Cool as a cucumber

It was a good day for the Ednam House kitchen brigade when Ally Bell joined as Sous Chef in January 2017. Already a proven chef operating at a senior level, he brought to the team not only his cooking skills but also a flair for coaching and developing others. Five years on, and Ally has just been promoted to Head Chef and he’s still just as passionate about seeing others progress as he is about cooking.

Talk to Ally for five minutes and you’ll be drawn in by an infectious enthusiasm for the team and for Kelso itself.

And there are a lot of success stories to be proud of. Take Emma, now Ally’s second in command in a Senior Sous Chef role, who joined Ednam five and half years ago as a commis chef. Emma had been working with Ally at another restaurant back in 2017 when he suggested she joined the Ednam team too. With a lot of hard graft and hands on teaching, Emma’s risen through the ranks via a series of internal promotions. Then there’s Jacob who just four years ago was working front of house at Ednam but keen to get into the kitchen. With guidance from Ally, on the job training and a genuine passion for cooking, Jacob is now heading to join Jason Atherton’s flagship Michelin starred restaurant Pollen Street Social as a Demi Chef de Partie. Ally is sad to be losing a valued member of staff, but you can’t stifle talent and he’s delighted that Jacob has seized this opportunity.

Onto the food itself and Ally is equally enthused. Describing Ednam’s food as classical with a lighter edge. For example, he’s taken a Scottish favourite, Chicken Balmoral: chicken stuffed with haggis, wrapped in bacon and dressed in a whisky sauce and refined it with a haggis bon bon, crispy bacon and “neep” fondant. Still rustic and hearty but with a lighter twist. Also new on the menu is the Scottish Salmon & King Prawns – a light autumnal dish served with beetroot from Ally’s own garden at home, mixed with bean risotto and finished with a refreshing salsa verde.



He’s passionate about using ingredients that are local and in season and the Apple Tarte Tatin just added to the dessert menu is a fine example. Made with apples grown less than half a mile from the hotel and accompanied by a homemade cinnamon ice cream and sultana granola it’s proof that sometimes the simple classics are the best.

Asked about how he plans to balance the ever-rising costs of ingredients with the need to produce fine dining menus and Ally is unfazed. In his view, reducing the cost price is largely effort-based.

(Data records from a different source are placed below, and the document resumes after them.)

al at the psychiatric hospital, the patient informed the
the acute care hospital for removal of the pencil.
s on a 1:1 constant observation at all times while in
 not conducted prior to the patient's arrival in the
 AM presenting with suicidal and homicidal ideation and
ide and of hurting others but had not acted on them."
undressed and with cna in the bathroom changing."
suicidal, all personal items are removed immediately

Which is why he and the five-strong kitchen team at Ednam House added butchery to their already impressive skillsets. Taking on a whole pig or a hind quarter of a locally sourced steer gives the kitchen greater control of the cuts of meat used in the hotel menus but also saves money. Adopting a ‘nose to tail’ philosophy nothing is going to waste, with so called underrated cuts of meat now incorporated into dishes that are creatively executed by Ednam’s crew of chefs. Not only does the team now have full traceability of the meat, but they can achieve even greater diversification in the menus.

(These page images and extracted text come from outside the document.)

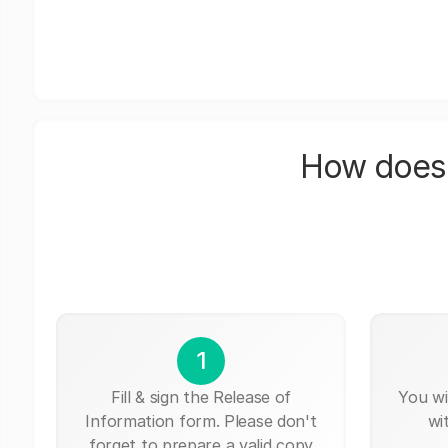
How does 
1
Fill & sign the Release of
You wi
Information form. Please don't
wi
forget to prepare a valid copy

And being Ally, he uses this as an opportunity to teach the more junior chefs where the different cuts of meat come from. Using the whole animal as a teaching tool is proving to be an invaluable way to understand where the most tender cuts are located, and to teach the best ways to prepare and cook each cut. After all the less expensive cuts very often have the most flavour but take more time to prepare and cook.

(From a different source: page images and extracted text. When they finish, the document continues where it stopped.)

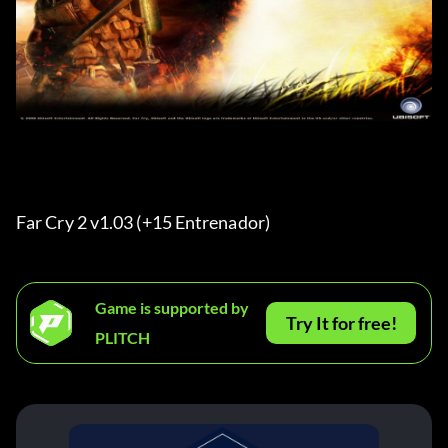
Far Cry 2 v1.03 (+15 Entrenador)
Game is supported by
Try It for free!
PLITCH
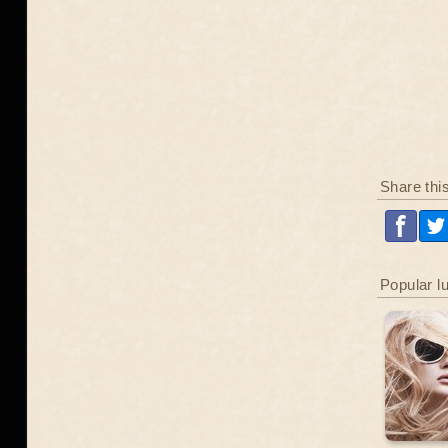
Share thi
Popular l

One of the favourite bar starters at Ednam is the Lorne Sausage with a homemade “broon” sauce, the sausage recipe being one that Ally stole from his butcher uncle. It’s a great way to use up the mince from trimming down the beef, lamb and pork.

The greenhouses in the Ednam gardens are his next target having built up a permaculture hobby at home. He plans to start with lettuces and herbs and no doubt this will be executed with the usual quiet efficiency with which he approaches everything. Growing greens and growing teams.